Laurier started strong with event programming when Toronto rapper Jazz Cartier was invited to host the O-Week concert to a sold-out crowd of students. Since then, every event has been extremely successful, explained Dieker.
“Since then we’ve had our craft beer fest — it’s our third annual and it was our biggest one this year. We took it outside which was a really big step and a really big accomplishment so we were so thrilled with the turn out,” Dieker said.
Following that, Laurier hosted a sold-out drag show featuring Brooke Lynn Hytes from RuPaul’s Drag Race.
“We were thrilled to see that event sell out, and the feedback was so good that we’re looking at doing another one in the coming semester. So, people have just really responded well to that type of programming,” Dieker said.
In November, Antoni Porowski from Netflix’s Queer Eye visited Laurier to do a cooking demonstration and speaking session in front of an eager crowd of students.
“We are hoping to do a lot more speaker events because people responded so positively to that, so we are looking at what kind of other opportunities we have to bring speakers,” Dieker said.
Seeing where there’s opportunities to change things — what needs change and what doesn’t need change, and just kind of looking at everything from a more critical lens I think contributed a lot to how it’s different this year. It’s just taking a finer tooth comb through everything and seeing where we can change, and it’s paid off.
– Twan Dieker, VP of programming and services for WLUSU
“We’ve just been pushing the envelope a little on not sticking with the status quo, and by doing that I think people have responded really positively to that. So, we’ve been challenging a lot of the traditions and seeing how we can make it better and new and fresh and I think that’s paying off a lot for us.”
With every event thus far having had high attendance and generating plenty of commotion on campus, it’s fair to say that the Student’s Union has had a very successful fall semester in terms of event planning.
The success of the Brooke Lynn Hytes drag show as well as Antoni Porowski’s cooking demonstration has not gone unnoticed by the student body, either.
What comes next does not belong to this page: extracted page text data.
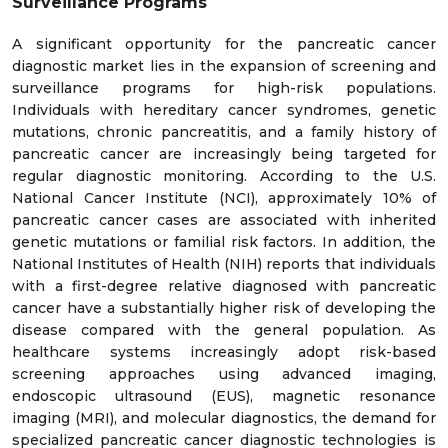
Surveillance Programs
A significant opportunity for the pancreatic cancer
diagnostic market lies in the expansion of screening and
surveillance programs for high-risk populations.
Individuals with hereditary cancer syndromes, genetic
mutations, chronic pancreatitis, and a family history of
pancreatic cancer are increasingly being targeted for
regular diagnostic monitoring. According to the U.S.
National Cancer Institute (NCI), approximately 10% of
pancreatic cancer cases are associated with inherited
genetic mutations or familial risk factors. In addition, the
National Institutes of Health (NIH) reports that individuals
with a first-degree relative diagnosed with pancreatic
cancer have a substantially higher risk of developing the
disease compared with the general population. As
healthcare systems increasingly adopt risk-based
screening approaches using advanced imaging,
endoscopic ultrasound (EUS), magnetic resonance
imaging (MRI), and molecular diagnostics, the demand for
specialized pancreatic cancer diagnostic technologies is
“A lot of the events we have run have always been very high energy and some of them we’ve kind of toned down from that. People have appreciated that we’ve just made simple programming — simple and effective programming,” Dieker said.
There is no plan for these events to slow down in the winter semester, either.
“Thursday we have our Return to The Snow event, so in the quad we’re gonna be putting up an ice rink … some food and some drink vendors, live music and games and we’re kind of going to transform the quad,” Dieker said.
Students can now purchase tickets for recording artist Bulow’s performance at the Turret on Jan. 16. Following that is Open Mic Idol at Wilf’s on Jan. 20, and students can apply now to compete.
Although nothing is revealed as of yet, students can look forward to plenty of programming during the week of Valentine’s Day, explained Dieker.
“Our year end concert is coming up very quickly — it’s just gonna fly out of nowhere — so we have our year end concert to look forward to. We’re going to be announcing a headliner soon,” Dieker said.
The success of this year’s events have been no small feat. Dieker explained that working closely with other schools is helpful in terms of event programming.
“Just hearing what other schools are doing and working closely with them to get better deals, bring in different acts and kind of working that way has been really helpful for us,” Dieker said.
“Seeing where there’s opportunities to change things — what needs change and what doesn’t need change, and just kind of looking at everything from a more critical lens I think contributed a lot to how it’s different this year. It’s just taking a finer tooth comb through everything and seeing where we can change, and it’s paid off.”